M.S.105: Bildiğimiz haliyle kâğıt Çinli bir askeri mahkeme memuru olan Ts’ai Lun tarafından bulunmuştur. İnanışa göre Ts’ai, dut kütüğünü, karışımı ve ufak bez parçalarını suyla karıştırmış bu karışımı ezerek bir kâğıt hamuru haline getirmiş, suyunu çıkararak incelttiği karışımı güneşte kurumaya bırakmıştır. Böylelikle kâğıt doğmuş olup, bu mütevazı karışım insanoğlunun en harika iletişim inkılâplarından birini oluşturmuştur.
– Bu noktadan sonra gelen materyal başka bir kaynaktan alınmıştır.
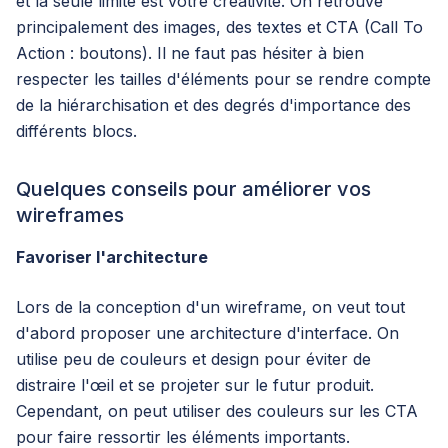
et la seule limite est votre créativité. On retrouve
principalement des images, des textes et CTA (Call To
Action : boutons). Il ne faut pas hésiter à bien
respecter les tailles d'éléments pour se rendre compte
de la hiérarchisation et des degrés d'importance des
différents blocs.
Quelques conseils pour améliorer vos
wireframes
Favoriser l'architecture
Lors de la conception d'un wireframe, on veut tout
d'abord proposer une architecture d'interface. On
utilise peu de couleurs et design pour éviter de
distraire l'œil et se projeter sur le futur produit.
Cependant, on peut utiliser des couleurs sur les CTA
pour faire ressortir les éléments importants.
Böylelikle Çin ‘de edebiyat ve sanat adeta parlamıştır.
M.S. 610: Kâğıt sanatı Budist rahipler tarafından Japonya ‘ya yayılmaya başlamıştır. Kâğıt yapımı Japon kültürünün en önemli parçası haline gelmiş ve yazı yazmak, yelpaze, elbise, kukla yapımında kullanılmış ve evlerinin en önemli parçasını oluşturmuştur. Ayrıca kalıp baskı tekniği ilk kez Japonlar tarafından kullanılmıştır.
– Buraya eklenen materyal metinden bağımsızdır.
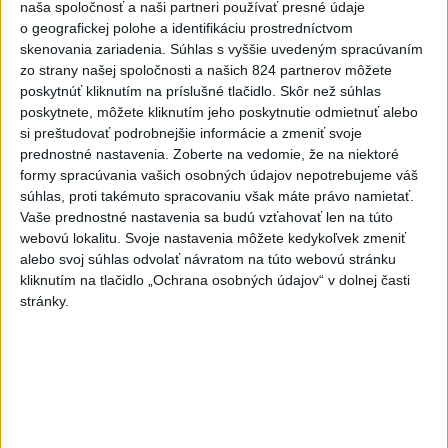
ŽSK: VšZP znevýhodnila krajské
naša spoločnosť a naši partneri používať presné údaje
nemocnice v porovnaní so
o geografickej polohe a identifikáciu prostredníctvom
súkromnými
skenovania zariadenia. Súhlas s vyššie uvedeným spracúvaním
zo strany našej spoločnosti a našich 824 partnerov môžete
včera 17:57
poskytnúť kliknutím na príslušné tlačidlo. Skôr než súhlas
KDH žiada ministra vnútra o vysvetlenie nákupu kamerových
poskytnete, môžete kliknutím jeho poskytnutie odmietnuť alebo
systémov
si preštudovať podrobnejšie informácie a zmeniť svoje
prednostné nastavenia.
Zoberte na vedomie, že na niektoré
Rezort vnútra reaguje na kritiku pri modernizácii dopravných
formy spracúvania vašich osobných údajov nepotrebujeme váš
kamier
súhlas, proti takémuto spracovaniu však máte právo namietať.
Vaše prednostné nastavenia sa budú vzťahovať len na túto
SKSaPA žiada kompenzáciu pre sestry v ADOS pre sťažené
webovú lokalitu. Svoje nastavenia môžete kedykoľvek zmeniť
alebo svoj súhlas odvolať návratom na túto webovú stránku
podmienky
kliknutím na tlačidlo „Ochrana osobných údajov“ v dolnej časti
Zahraničie
stránky.
Zemetrasenie s magnitúdou 5,8
zasiahlo západ Filipín
dnes 7:31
M.S.751: Semerkant, Çin ve Arap orduları barış içinde ticaretin sürdüğü onlarca yıldan sonra çarpışmaya başladılar. Çinliler bozguna uğratılmış ve çoğu esir alınmıştır. Mahkûmlar arasında bulunan kâğıt üreticileri özgürlüğün karşılığında, Araplara kâğıt üretiminin sırlarını öğreterek anlaşma girişimlerinde bulunmuşlardır.
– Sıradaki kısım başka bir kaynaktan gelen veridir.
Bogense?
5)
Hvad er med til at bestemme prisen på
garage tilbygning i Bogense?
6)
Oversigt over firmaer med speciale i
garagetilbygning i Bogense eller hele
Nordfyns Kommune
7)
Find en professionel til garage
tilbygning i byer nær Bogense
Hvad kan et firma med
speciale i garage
M.S.1009: Kâğıdın Araplardan Avrupa’ya geçmesi yaklaşık 400 yıl aldı. Avrupa’da ilk kâğıt imalathanesi Xativa, İspanya’da Araplar tarafından kuruldu. Burada kâğıt üretimi Fas yönetiminde 1244 yılında Avrupa orduları onları dışarı atana kadar sürdü. Daha sonra kâğıt üretimi Hıristiyan Avrupa’sında kademe kademe yayılmaya başladı.
M.S. 1250: İtalya en büyük kâğıt üreticisi haline geliyor. İtalyanlar etkin bir şekilde ürettikleri kâğıdı büyük miktarlarda ihraç ederek uzun yıllar Avrupa pazarını yönlendirmişlerdir.
M.S.1338 – 1470: Kutsal metinleri için Fransız rahipleri kâğıt üretimine başlar. Fransa kısa zamanda bu yeni teknolojiye adapte olur ve kendi kendine yeter. Rekabetçi bir kâğıt üreticisi haline gelir.
M.S.1411: Almanya’da kurulan ilk kâğıt imalathanesi, İtalyanların yardımıyla un imalathanesinden dönüştürülmüştür. Zamanla Almanya, sanatı geliştirerek, piyasada bulunan en iyi kâğıtları yapmıştır.
1453 yılında Johan Gutenberg taşınabilir matbaa makinesini icat etti. Matbaa makinesinin buluşu iletişim inkılâbında bir sonraki adımdı. Önceleri kitapların sahipleri, manastırlar, krallıklar, âlimler ve çok az insan bunları okuma şansı buldu. İlk kez yoksul kitlelerin kitaplara ve daha da önemlisi belgeye ulaşmaları mümkün oldu. Kitapların bulunmaya başlamasıyla okuryazarlık arttı. Okuryazarlığın artışıyla, kitaplara dolayısıyla kâğıda olan talep de arttı.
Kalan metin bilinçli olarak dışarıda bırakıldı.